ONE of the unintended consequences of knowledge sharing is an increase in the number of people doing the same agricultural activity.

This leads to congested niches where particular value chains rapidly reach their cap or ceiling. While the market playground may look the same and fair from the outside, Tanzanian agriculture is beset by numerous pervasive competitive dynamics that have a bearing on sustainability and profitability.

Competition, and to some extent conflict of interest, is rife in all value chains such as poultry, beef, maize, input supply, contract farming and extension services.

Food aid and government programmes also tend to introduce some competitive dimensions that should be understood in order to minimise negative consequences. Without intentional coordination, a lot of value is lost than gained through these competitive patterns in a small market of 49 million people. It would be good if the competition was directed at satisfying the global market.


As a knowledge system, current extension models from diverse actors such as government, NGOs, farmer unions, private companies and markets are confusing many farmers.

Lack of harmonisation is revealed in how, although these actors compete for the same farmers, such competition is not improving productivity and collective outcomes. There are many cases where contract arrangements skip rural agro-dealers and go directly to farmers yet agro-dealers are an integral part of farmers' socio-economic ecosystem. Several agro-dealers extend loans to farmers and also contribute to local employment creation.

Skipping such actors resulted in most external interventions failing to last long. The same happens when development agencies skip working with farmer unions in the same area.

Rather than compete for farmers, an ideal situation should see farmer unions, contract companies, NGOs and government extension services consolidating plans and resources for better use by farmers. When competition is not harmonised, it translates into different outcomes on the market in terms of volumes of commodities supplied, inconsistent standards and quality, among other mishaps. Individual actors strive be identified with their own products whose standards may not be required by the market.

In most cases contracted farmers and those supported by NGOs or those supported through government input schemes, are treated the same by the market yet they will have incurred different costs in producing.

Some have more advantages than others and that presents silent competition. Contracted farmers may want to sell in a hurry so that they quickly meet their contractual needs while those who got inputs for free may want to take their time since they have not incurred serious costs.

A major motivation for all value chain actors should be improving the effectiveness of value chains and related nodes. That should be done in such a way that farmers are strengthened to do what they know best. Same with traders, manufacturers, transporters and other actors. Successfully doing so will prevent the temptation for actors to jump from one value chain node to another.

For instance, giving tobacco farmers preference in cash withdrawals may result in many farmers leaving other value chains such as horticulture that are the backbone of nutrition security but do not get VIP status like tobacco.

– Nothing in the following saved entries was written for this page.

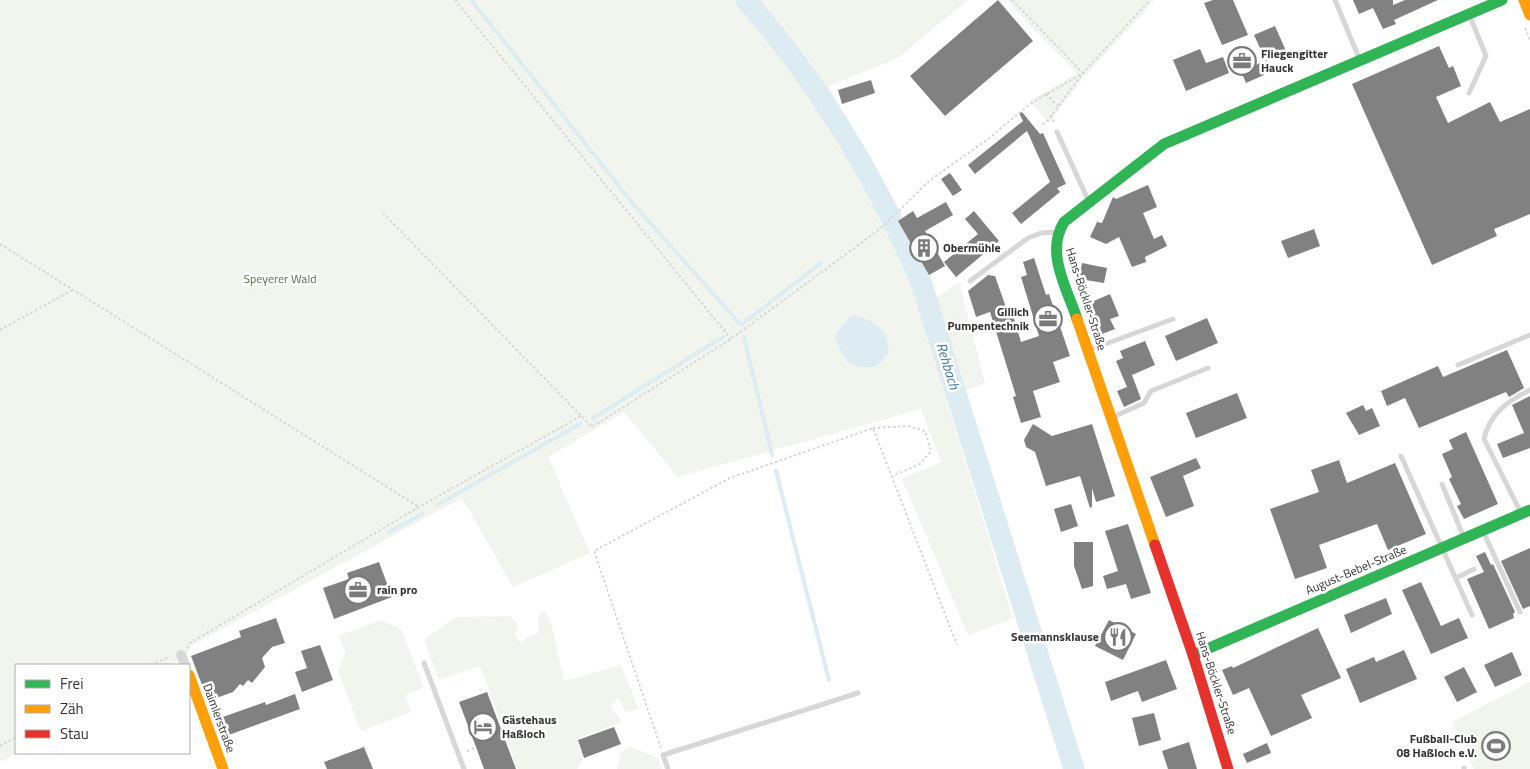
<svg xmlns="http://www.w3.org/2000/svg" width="1530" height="769" viewBox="0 0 1530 769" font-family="'Titillium Web',sans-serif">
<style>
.green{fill:#f1f5ed}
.water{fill:#ddebf3}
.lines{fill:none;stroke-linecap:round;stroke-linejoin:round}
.stream{stroke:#ddebf3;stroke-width:4}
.river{stroke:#ddebf3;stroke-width:21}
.building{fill:#818181}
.path{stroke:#d6d6d6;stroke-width:2;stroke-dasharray:2.5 2.5;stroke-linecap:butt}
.lane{stroke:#d7d7d7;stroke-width:5}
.street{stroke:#d7d7d7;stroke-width:10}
.fast{stroke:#30b455;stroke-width:11}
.slow{stroke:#ff9f0a;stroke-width:11}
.jam{stroke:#e5322d;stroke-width:11}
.labels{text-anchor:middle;stroke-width:5;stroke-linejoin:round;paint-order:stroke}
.poi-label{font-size:12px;font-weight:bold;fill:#333;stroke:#fff;text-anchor:start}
.park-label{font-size:12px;fill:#56703f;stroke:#fff}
.street-label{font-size:12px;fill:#333;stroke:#fff}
.water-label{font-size:14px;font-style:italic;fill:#3f7597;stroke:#fff}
</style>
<rect width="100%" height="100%" fill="#fff"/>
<g class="green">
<polygon points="0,0 968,0 898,58 829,86 935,299 959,282 985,383 946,399 1013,619 968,635 902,479 941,462 921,409 678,477 624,412 548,457 590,553 513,587 462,498 193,645 184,658 171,665 16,665 17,753 0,762"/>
<polygon points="1008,0 1155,0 1083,78 1049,124 1030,101 1077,73 1019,14"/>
<polygon points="542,612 546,613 551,623 564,681 621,665 639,709 626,712 618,698 611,706 622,722 576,739 583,759 577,769 518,769 480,666 439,680 424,640 456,617 510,616 518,625 515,634 521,644 525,638 539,633 538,617"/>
<polygon points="381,620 401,629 424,688 405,695 411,712 361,731 338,672 346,653 338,636"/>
<polygon points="1530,682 1530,769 1474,769 1452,722"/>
<polygon points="630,747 658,758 662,769 617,769 621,752"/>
</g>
<path class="water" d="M853,315c22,7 33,11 36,37l-11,14c-28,5 -34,-4 -43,-29l7,-12z"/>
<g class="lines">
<g class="stream">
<polyline points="471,0 634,205 741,325 821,263"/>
<polyline points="744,337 772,455"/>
<polyline points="593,418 723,337"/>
<polyline points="776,471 829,680"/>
<polyline points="437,505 580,424"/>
<polyline points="389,532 422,514"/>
</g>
<path class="river" d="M746,0c73,83 131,180 175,282l153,487"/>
</g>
<g class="building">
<polygon points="998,0 1033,41 945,116 910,76"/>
<polygon points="1213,0 1233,0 1248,35 1222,45 1204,3"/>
<polygon points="1353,0 1393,0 1393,5 1405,0 1438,0 1394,20 1396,24 1383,29 1373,8 1359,14"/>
<polygon points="1275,26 1286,51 1266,61 1254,35"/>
<polygon points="1439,46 1449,68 1453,66 1461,86 1436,97 1448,123 1490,102 1500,122 1530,109 1530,214 1494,229 1497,236 1432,265 1352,84"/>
<polygon points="1200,49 1206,63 1223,57 1229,73 1186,91 1173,60"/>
<polygon points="1260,63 1264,75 1246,83 1241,71"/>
<polygon points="871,80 875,93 842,104 838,90"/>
<polygon points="1022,112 1040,134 1043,133 1066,184 1057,188 1060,192 1021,224 1012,213 1050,182 1027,131 975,174 968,165 1023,121 1019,113"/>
<polygon points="950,173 962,190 953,196 941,179"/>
<polygon points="1148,185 1157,207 1143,213 1154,239 1162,235 1167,246 1145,257 1146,262 1132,267 1119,237 1106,244 1090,237 1097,222 1102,223 1113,197 1116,199"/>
<polygon points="946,202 953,215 925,231 945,266 929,275 898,221 913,211 917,218"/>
<polygon points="974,211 999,241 956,277 944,262 978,234 965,219"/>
<polygon points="1314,229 1320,246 1288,258 1281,241"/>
<polygon points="1034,258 1046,295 1049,294 1070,356 1053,362 1060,382 1033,391 1041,417 1021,423 1013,397 1016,396 990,312 976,317 968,291 988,275 995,276 1008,313 1012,312 1021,342 1039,336 1021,277 1027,275 1023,262"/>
<polygon points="1082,263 1107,268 1104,283 1079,279"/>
<polygon points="1110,294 1119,316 1110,319 1115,329 1102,334 1089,303"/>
<polygon points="1207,318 1218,343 1176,361 1165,336"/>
<polygon points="1145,341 1155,365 1132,375 1141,399 1124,407 1117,391 1127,387 1116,361 1123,358 1120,351"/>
<polygon points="1507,350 1524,388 1509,397 1506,392 1419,428 1405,398 1387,406 1381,391 1438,366 1443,377"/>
<polygon points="1237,393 1247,418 1196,438 1186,413"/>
<polygon points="1530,396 1530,448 1503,458 1497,444 1524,433 1512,405"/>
<polygon points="1363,405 1366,411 1372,408 1380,426 1359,435 1346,413"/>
<polygon points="1033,424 1052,436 1092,424 1115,496 1096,502 1092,488 1092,507 1090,508 1080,476 1046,486 1035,452 1026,447 1024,440"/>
<polygon points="1466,432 1498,504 1464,519 1457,506 1461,504 1449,479 1452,477 1442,454 1453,449 1449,440"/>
<polygon points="1196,458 1201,468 1183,476 1194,506 1166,517 1150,477"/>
<polygon points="1339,460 1347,483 1395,463 1426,534 1388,550 1377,524 1374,525 1319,545 1327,568 1295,579 1270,509 1319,492 1311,470"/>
<polygon points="1071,504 1078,526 1061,532 1054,509"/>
<polygon points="1128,524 1151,593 1131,599 1126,584 1107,589 1103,576 1118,571 1105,531"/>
<polygon points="1074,542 1093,542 1093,586 1082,589 1074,566"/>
<polygon points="1530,548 1530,606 1523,609 1501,561"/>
<polygon points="1485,552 1491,565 1493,564 1515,612 1513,614 1514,618 1489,629 1467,579 1484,572 1476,556"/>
<polygon points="379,562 392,597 334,619 323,588 349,579 347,573"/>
<polygon points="1421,582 1441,626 1459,618 1468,638 1431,654 1402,590"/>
<polygon points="1386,598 1392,614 1351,633 1344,615"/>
<polygon points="276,618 285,643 272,647 262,658 265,667 252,683 248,680 243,686 240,684 233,692 208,701 191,656 241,637 239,631"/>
<polygon points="1109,620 1136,634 1123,660 1095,646"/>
<polygon points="1318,628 1341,678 1301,695 1312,718 1271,736 1249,688 1233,695 1222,670 1232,666 1233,668"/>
<polygon points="320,645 333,680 302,692 295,672 307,668 301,651"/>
<polygon points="1404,650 1417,679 1360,703 1346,669 1374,657 1376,662"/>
<polygon points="1512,652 1522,675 1495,687 1484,665"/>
<polygon points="1166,660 1177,689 1142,702 1138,691 1111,701 1105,682"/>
<polygon points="1464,667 1477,692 1457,702 1444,677"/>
<polygon points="487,692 516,769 484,769 476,747 459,702"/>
<polygon points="295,694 300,709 226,736 220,718 265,702 266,705"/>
<polygon points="1154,713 1161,740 1139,746 1132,718"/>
<polygon points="614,727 621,744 584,758 578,740"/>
<polygon points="1189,742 1197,769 1168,769 1162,751"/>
<polygon points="1267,743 1271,753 1247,763 1243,754"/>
<polygon points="364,747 373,769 327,769 324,762"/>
</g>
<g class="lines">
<g class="path">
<polyline points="455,0 731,339"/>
<polyline points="1012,0 1083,73 1048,120 1041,126"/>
<polyline points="1525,28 1530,40"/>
<polyline points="1046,94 1058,106"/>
<polyline points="1051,115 1055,124"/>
<polyline points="383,213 592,427 728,341 880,229 929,181 988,139 1030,104 1083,73 1150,0"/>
<polyline points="0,244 419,507"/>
<polyline points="0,330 74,289"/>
<polyline points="873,428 908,426 925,431 931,451 920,464 892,476"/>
<polyline points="187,648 190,643 419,507 581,416"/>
<polyline points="151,665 169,657"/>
<polyline points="0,746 16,737"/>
<polyline points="661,748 594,551 730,478 873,428 957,645"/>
<polyline points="467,751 476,747"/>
</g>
<g class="lane">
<polyline points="1335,0 1359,58"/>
<polyline points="1469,14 1486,56 1469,93"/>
<polyline points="1057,132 1089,202"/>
<polyline points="970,281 1028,238 1041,233 1057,232"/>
<polyline points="1089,350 1173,319"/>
<polyline points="1458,365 1530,335"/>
<polyline points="1113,417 1144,403 1151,391 1208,368"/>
<polyline points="1401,456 1472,615"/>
<polyline points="1442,484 1464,538"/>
<path d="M1521,513l-37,-74c5,-25 25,-39 46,-49"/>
<polyline points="1483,531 1520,612"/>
<polyline points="1456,578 1474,569"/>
<polyline points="424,663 464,769"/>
<polyline points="1464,768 1464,769"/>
<polyline points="668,769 663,755 858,693"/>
</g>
<polyline class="street" points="181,655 185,665"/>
<g class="fast">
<path d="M1077,319c-10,-31 -32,-66 -13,-97l100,-78 338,-144"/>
<polyline points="1193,655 1530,510"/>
</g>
<g class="slow">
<polyline points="1524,0 1530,15"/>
<polyline points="1077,319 1155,545"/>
<polyline points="189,675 223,769"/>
</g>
<polyline class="jam" points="1155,545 1193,655 1228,769"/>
</g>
<defs>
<symbol id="office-ring" viewBox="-11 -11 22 22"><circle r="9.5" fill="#fff" stroke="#7a7a7a" stroke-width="1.5"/><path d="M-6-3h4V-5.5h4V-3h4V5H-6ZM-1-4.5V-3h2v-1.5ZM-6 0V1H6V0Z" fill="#7a7a7a"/></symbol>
<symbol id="building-ring" viewBox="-11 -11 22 22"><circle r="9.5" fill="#fff" stroke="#7a7a7a" stroke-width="1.5"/><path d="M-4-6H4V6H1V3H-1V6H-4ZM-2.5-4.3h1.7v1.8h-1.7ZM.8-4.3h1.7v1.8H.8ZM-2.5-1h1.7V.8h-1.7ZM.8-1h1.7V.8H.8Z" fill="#7a7a7a"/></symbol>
<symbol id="restaurant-ring" viewBox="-11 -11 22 22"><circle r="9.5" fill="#fff" stroke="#7a7a7a" stroke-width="1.5"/><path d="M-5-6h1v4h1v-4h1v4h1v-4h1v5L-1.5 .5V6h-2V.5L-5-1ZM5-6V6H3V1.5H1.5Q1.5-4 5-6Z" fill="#7a7a7a"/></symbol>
<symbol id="hotel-ring" viewBox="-11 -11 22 22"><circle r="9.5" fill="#fff" stroke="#7a7a7a" stroke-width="1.5"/><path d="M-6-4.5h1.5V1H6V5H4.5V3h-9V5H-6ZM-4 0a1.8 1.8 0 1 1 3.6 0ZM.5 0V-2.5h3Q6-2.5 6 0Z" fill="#7a7a7a"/></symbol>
<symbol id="stadium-ring" viewBox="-11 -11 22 22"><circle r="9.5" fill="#fff" stroke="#7a7a7a" stroke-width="1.5"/><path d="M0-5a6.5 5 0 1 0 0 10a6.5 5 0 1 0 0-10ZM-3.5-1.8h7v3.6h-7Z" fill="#7a7a7a"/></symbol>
</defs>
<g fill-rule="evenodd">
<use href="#office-ring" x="1226" y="45" width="32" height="32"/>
<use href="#building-ring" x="908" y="232" width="32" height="32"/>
<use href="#office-ring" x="1032" y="303" width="32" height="32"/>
<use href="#office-ring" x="342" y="574" width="32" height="32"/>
<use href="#restaurant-ring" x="1102" y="621" width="32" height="32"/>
<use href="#hotel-ring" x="467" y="711" width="32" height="32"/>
<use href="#stadium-ring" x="1480" y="730" width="32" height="32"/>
</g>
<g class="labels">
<g class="poi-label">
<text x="1261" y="58">Fliegengitter<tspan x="1261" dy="14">Hauck</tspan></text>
<text x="943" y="252">Obermühle</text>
<text x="1029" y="316" text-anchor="end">Gillich<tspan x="1029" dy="14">Pumpentechnik</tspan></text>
<text x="377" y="594">rain pro</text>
<text x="1099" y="641" text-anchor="end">Seemannsklause</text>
<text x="502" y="724">Gästehaus<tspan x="502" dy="14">Haßloch</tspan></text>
<text x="1477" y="743" text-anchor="end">Fußball-Club<tspan x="1477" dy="14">08 Haßloch e.V.</tspan></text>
</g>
<g class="park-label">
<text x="280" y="283">Speyerer Wald</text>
</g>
<g class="street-label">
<text transform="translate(1086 299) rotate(72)" y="4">Hans-Böckler-Straße</text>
<text transform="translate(1356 570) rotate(-23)" y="4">August-Bebel-Straße</text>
<text transform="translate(1216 683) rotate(72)" y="4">Hans-Böckler-Straße</text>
<text transform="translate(219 718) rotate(70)" y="4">Daimlerstraße</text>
</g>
<g class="water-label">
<text transform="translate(948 366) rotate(73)" y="5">Rehbach</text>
</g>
</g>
<rect x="15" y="664" width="175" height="90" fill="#ffffff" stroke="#adadad"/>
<rect x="25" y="680" width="25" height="8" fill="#30b455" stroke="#adadad"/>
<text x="60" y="689" font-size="15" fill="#333333">Frei</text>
<rect x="25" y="705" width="25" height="8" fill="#ff9f0a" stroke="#adadad"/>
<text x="60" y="714" font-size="15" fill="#333333">Zäh</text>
<rect x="25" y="730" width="25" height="8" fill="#e5322d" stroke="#adadad"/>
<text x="60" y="739" font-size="15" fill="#333333">Stau</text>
</svg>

Farmers and traders in informal markets handle cash on a daily basis in order to keep the food system functioning but they have not been given special financial priority by financial institutions. In fact, horticultural farmers and traders handle more cash than individual farmers annually. Treating one value chain as if it can stand on its own creates resentment among value chains and that hinders cultivation of good relationships between value chains.